O racional desta “maioridade moral” é a visão do período de adolescência como preparação para a vida adulta em aspectos psicológicos, emocionais, físicos e sociais  que objetiva autoridade e responsabilidade e que inclui a gestão da própria saúde. Inserir-se no processo de tomada de decisão diagnóstica, terapêutica ou preventiva é oportunidade pedagógica para o adolescente a respeito não somente da existência na sociedade do direito de exercer a autonomia, como também da qualidade do seu conhecimento sobre os próprios processos cognitivos (metacognição) de que necessita para pensamentos e deliberações.

O apoio da  Bioética da Beira do leito ao conceito de graus de validade da voz ativa do adolescente alinhados ao  entendimento da adolescência como período de transição da criança para o adulto embute a pertinência da flexibilidade na visão da linha de corte da maioridade civil aos 18 anos em processos de tomada de decisão do menor de idade no ecossistema da beira do leito quanto à participação nos próprios interesses da saúde. Afinal, não parece plausível considerar que às 0h01do dia de completar 18 anos de idade a competência cognitiva, o relacionamento entre mim e mim mesmo, mude radicalmente em relação a presente às 23h59 da véspera distinta, tal como um efeito Cinderela reverso!

Parte 26

     2j- A instituição das Diretivas Antecipadas de Vontade (Testamento vital) trouxe mais uma representação do passado para a expressão do direito à autonomia. Por meio dele, a incapacidade cognitiva do momento não mais impede a livre escolha sobre condutas médicas, especialmente em consentimentos ou não de submissão a métodos na terminalidade da vida.

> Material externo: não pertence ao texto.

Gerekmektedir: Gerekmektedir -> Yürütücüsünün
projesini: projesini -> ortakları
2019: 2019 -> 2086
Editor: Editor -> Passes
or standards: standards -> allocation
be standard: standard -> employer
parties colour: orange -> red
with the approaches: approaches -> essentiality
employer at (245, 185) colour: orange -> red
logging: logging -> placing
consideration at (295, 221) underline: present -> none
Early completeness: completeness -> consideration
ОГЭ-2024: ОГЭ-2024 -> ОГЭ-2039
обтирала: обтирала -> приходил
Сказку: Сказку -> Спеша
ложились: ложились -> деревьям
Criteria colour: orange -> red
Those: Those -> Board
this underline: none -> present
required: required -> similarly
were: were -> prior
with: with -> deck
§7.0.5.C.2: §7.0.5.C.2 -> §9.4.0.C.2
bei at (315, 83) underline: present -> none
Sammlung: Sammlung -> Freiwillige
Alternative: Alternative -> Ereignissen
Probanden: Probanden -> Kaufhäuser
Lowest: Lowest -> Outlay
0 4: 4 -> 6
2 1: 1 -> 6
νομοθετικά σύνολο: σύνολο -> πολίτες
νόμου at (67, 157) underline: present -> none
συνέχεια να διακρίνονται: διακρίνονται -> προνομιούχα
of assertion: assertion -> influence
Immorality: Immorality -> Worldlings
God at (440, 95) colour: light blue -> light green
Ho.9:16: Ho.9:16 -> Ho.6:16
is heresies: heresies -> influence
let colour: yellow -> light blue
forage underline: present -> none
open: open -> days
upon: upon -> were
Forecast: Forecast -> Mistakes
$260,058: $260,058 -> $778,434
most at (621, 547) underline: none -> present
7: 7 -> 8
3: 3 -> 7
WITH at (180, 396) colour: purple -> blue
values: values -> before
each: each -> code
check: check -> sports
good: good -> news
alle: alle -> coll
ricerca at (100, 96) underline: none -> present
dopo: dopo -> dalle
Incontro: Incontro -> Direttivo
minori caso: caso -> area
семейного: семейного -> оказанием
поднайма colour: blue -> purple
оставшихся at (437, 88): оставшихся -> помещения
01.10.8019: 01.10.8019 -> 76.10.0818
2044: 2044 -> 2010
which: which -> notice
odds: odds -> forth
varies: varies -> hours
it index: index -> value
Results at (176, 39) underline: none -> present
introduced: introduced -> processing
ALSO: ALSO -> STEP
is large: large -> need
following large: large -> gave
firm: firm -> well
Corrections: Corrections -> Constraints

 3- Ditames da consciência do médico –  A Bioética da Beira do leito alerta que o direito do paciente capaz de se manifestar livremente sobre condutas não subjuga o direito do médico de se recusar a aplicar uma proposição tecnocientífica inócua ou danosa para o paciente e/ou moralmente inaceitável a ele proposta. A Bioética da Beira do leito complementa orientando o médico a ouvir sua consciência e a dar atenção a eventual entendimento de  objeção de consciência.

Em suma, recomendação médica isenta da emergência representada pela iminência de morte evitável é uma bússola, não uma algema para o paciente capaz. Ela pode ser descumprida pelo paciente capaz, quer por ocasião da instalação da conduta diagnóstica/terapêutica/ preventiva recomendada, quer no decorrer da mesma (revogação do consentimento). A decisão negatória significa assumir responsabilidades com sua qualidade de vida e prognóstico de sobrevida.